Ich winke die Kellnerin zu mir und bitte sie, ganz bescheiden, um einen Bleistift. Auch Notizpapier habe ich keines. Ich bitte sie darum. Irgendeinen Zettel, den sie nicht mehr benötigt. Die junge Frau erwacht für einen Moment aus ihrer Abwesenheit und schaut mich fast schon verwundert an. Um so etwas Altertümliches ist sie schon lange nicht mehr gebeten worden. Dann bringt sie mir den gewünschten Bleistift und ein paar Flyer mit weisser Rückseite.
«Geht das so?» fragt sie mich und ich nicke erfreut. Ich nehme den Bleistift in meine Hand wie eine Kostbarkeit – und erinnere mich. Es gab eine Zeit, als ich in einem Café sitzend, so wie jetzt, meine Gedanken in ein Büchlein notierte. Zuhause stand meine Schreibmaschine. Unterwegs, auf Reisen, im Zug, in Hotels schrieb ich von Hand. Ich liebte es, so zu schreiben.

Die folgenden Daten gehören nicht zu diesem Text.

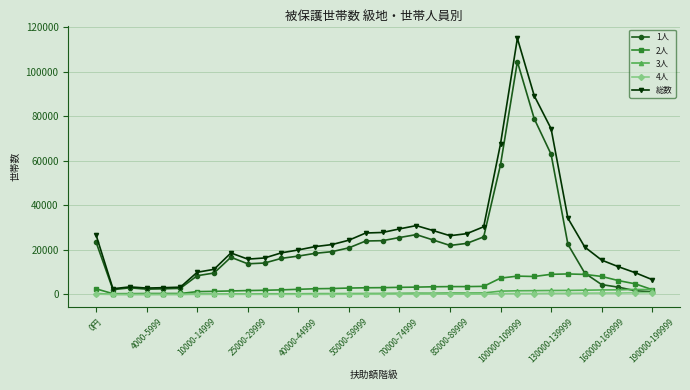

True or false: 4人 has more than 1 interior local peaks.

True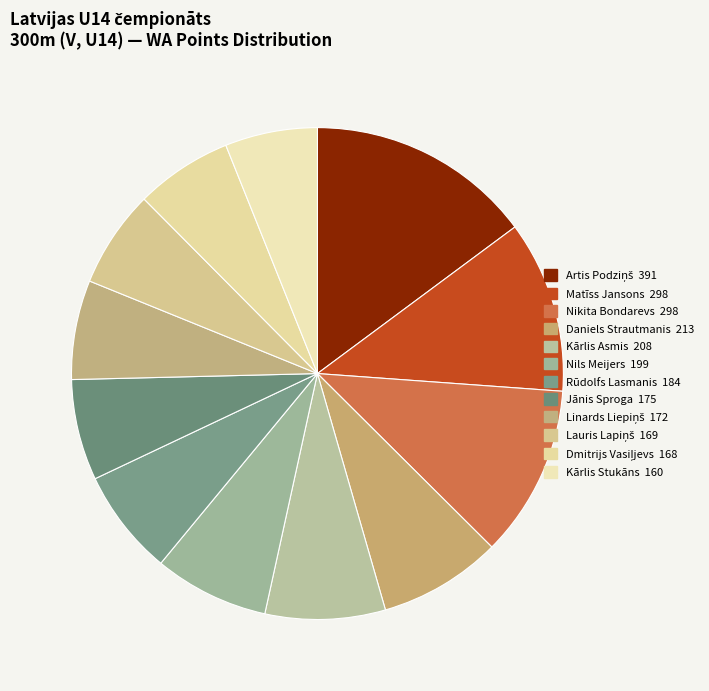

Is it true that Lauris Lapiņš is 1% of the pie?

False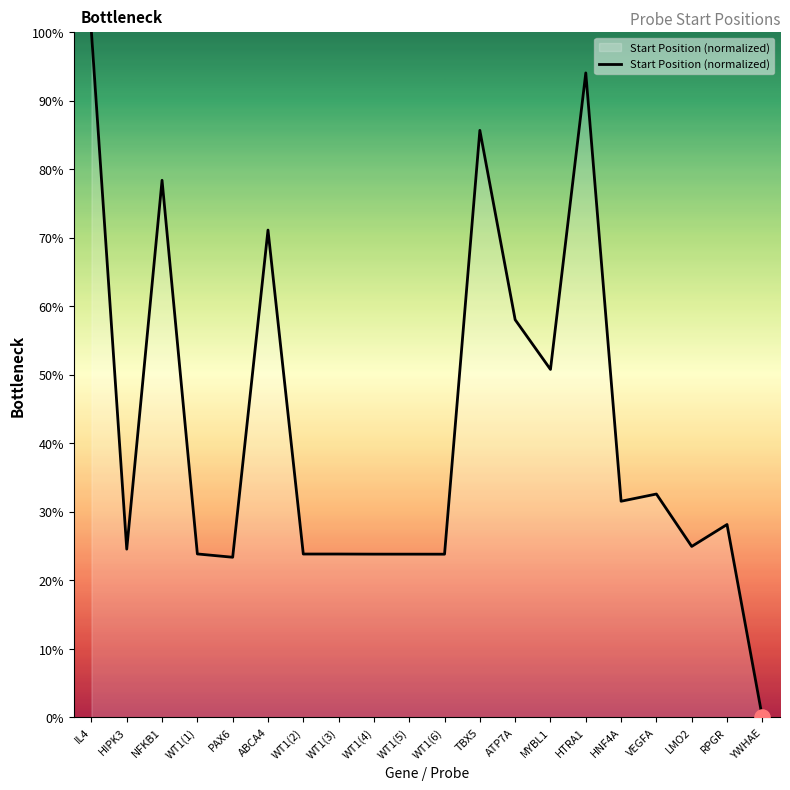

Between WT1(6) and LMO2, which is larger?

LMO2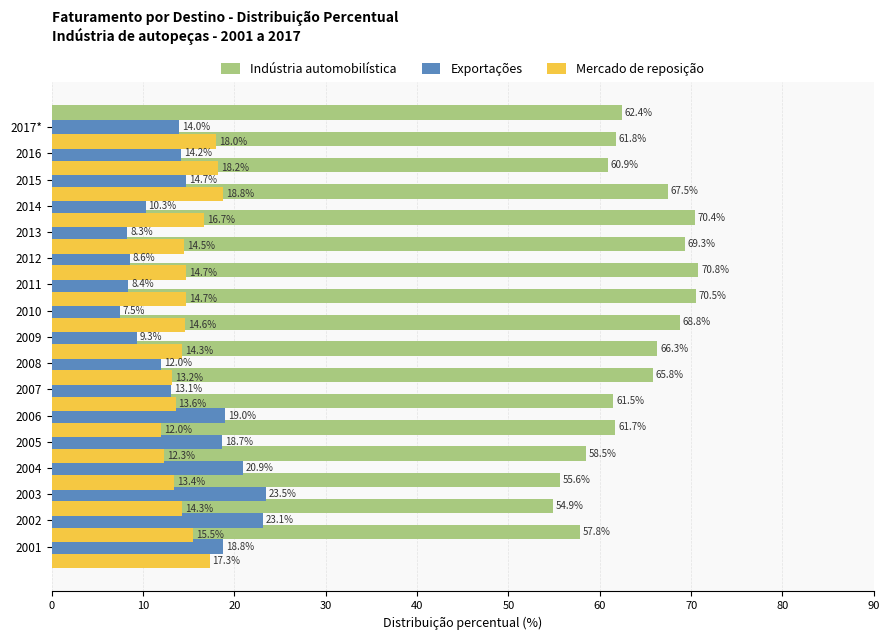

The value of Indústria automobilística at 2011 is 105.5. True or false?

False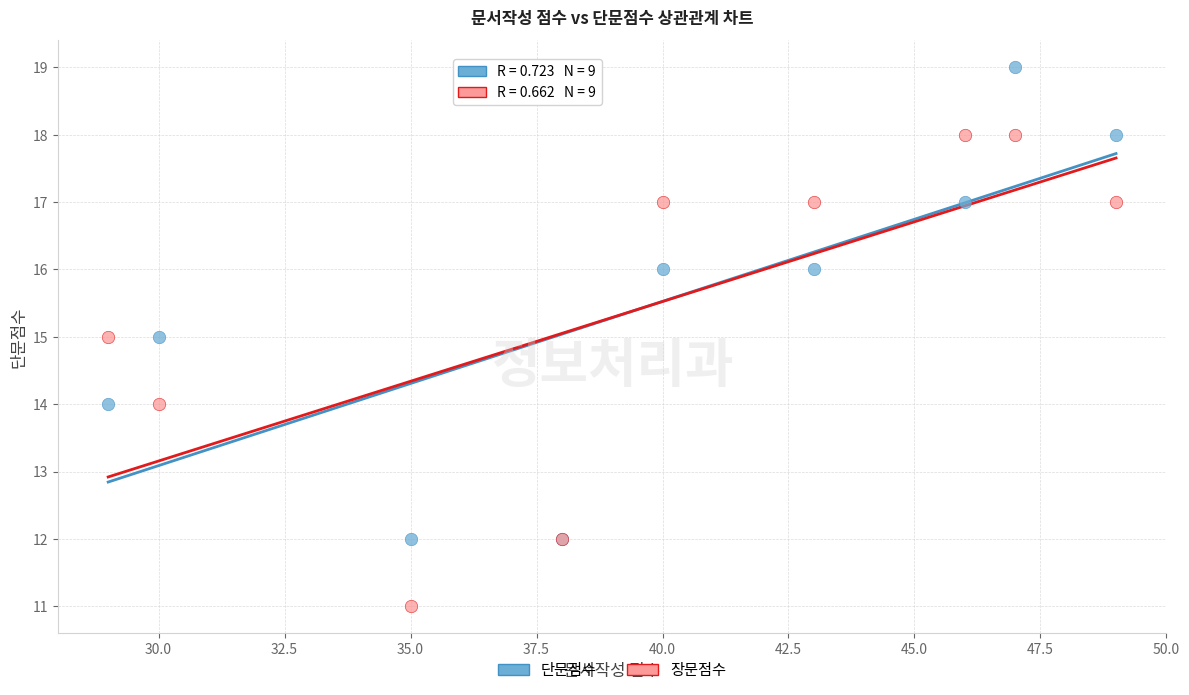

Which series reaches the maximum Y coordinate?

단문점수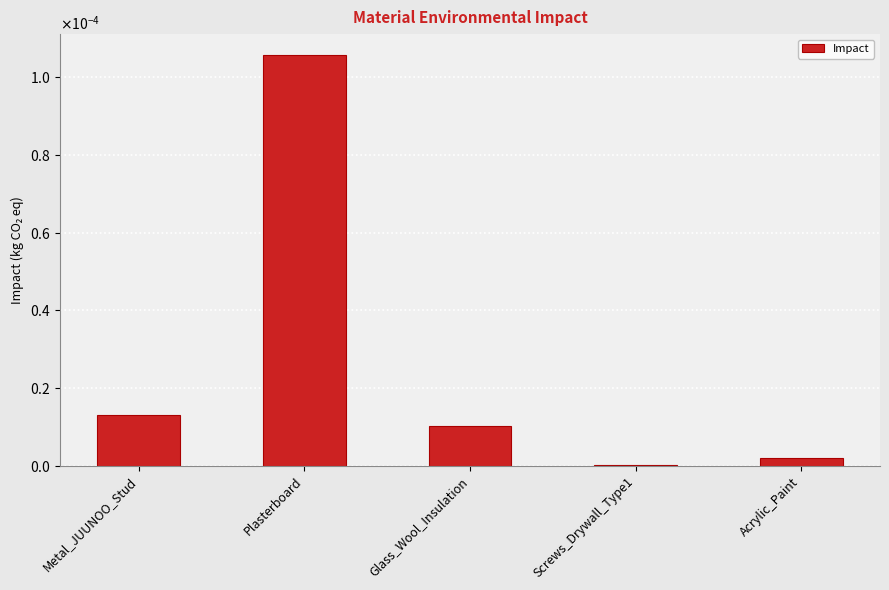

List the labels in order of value, largest first.

Plasterboard, Metal_JUUNOO_Stud, Glass_Wool_Insulation, Acrylic_Paint, Screws_Drywall_Type1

Ich kannte nichts anderes.
Jetzt sitze ich wieder in einem Café und schreibe von Hand. Doch es fühlt sich merkwürdig an. Der Bleistift gehört nicht zu mir – nicht nur, weil er nicht mir gehört. Er sperrt sich gegen den Fluss der Gedanken, in den ich eintauchen möchte. Schon nach wenigen Sätzen unterbreche ich meinen Schreibversuch. Ich blicke auf meine Schrift, und was sehe ich? Unbeholfene, krumme, missgebildete Wörter aus der Hand eines Schreibenden, der von Hand nicht mehr schreiben kann. Ich habe es wirklich verlernt.
Um mein Soll zu erfüllen, schreibe ich weiter, solange noch Zeit bleibt. Warum freut es mich nicht, wieder einmal von Hand zu schreiben? Warum empfinde ich keine Wehmut, dass ich es nie mehr tue? Das vollgekritzelte Blatt zeigt dem Betrachtenden eine Schrift, die mit Widerwillen geschrieben wurde. Wie nie zuvor wird mir klar, dass die Zeit des Bleistifts vorbei ist. Ich möchte nie wieder von Hand schreiben müssen.
Meine Gedanken sind schneller als meine Handschrift.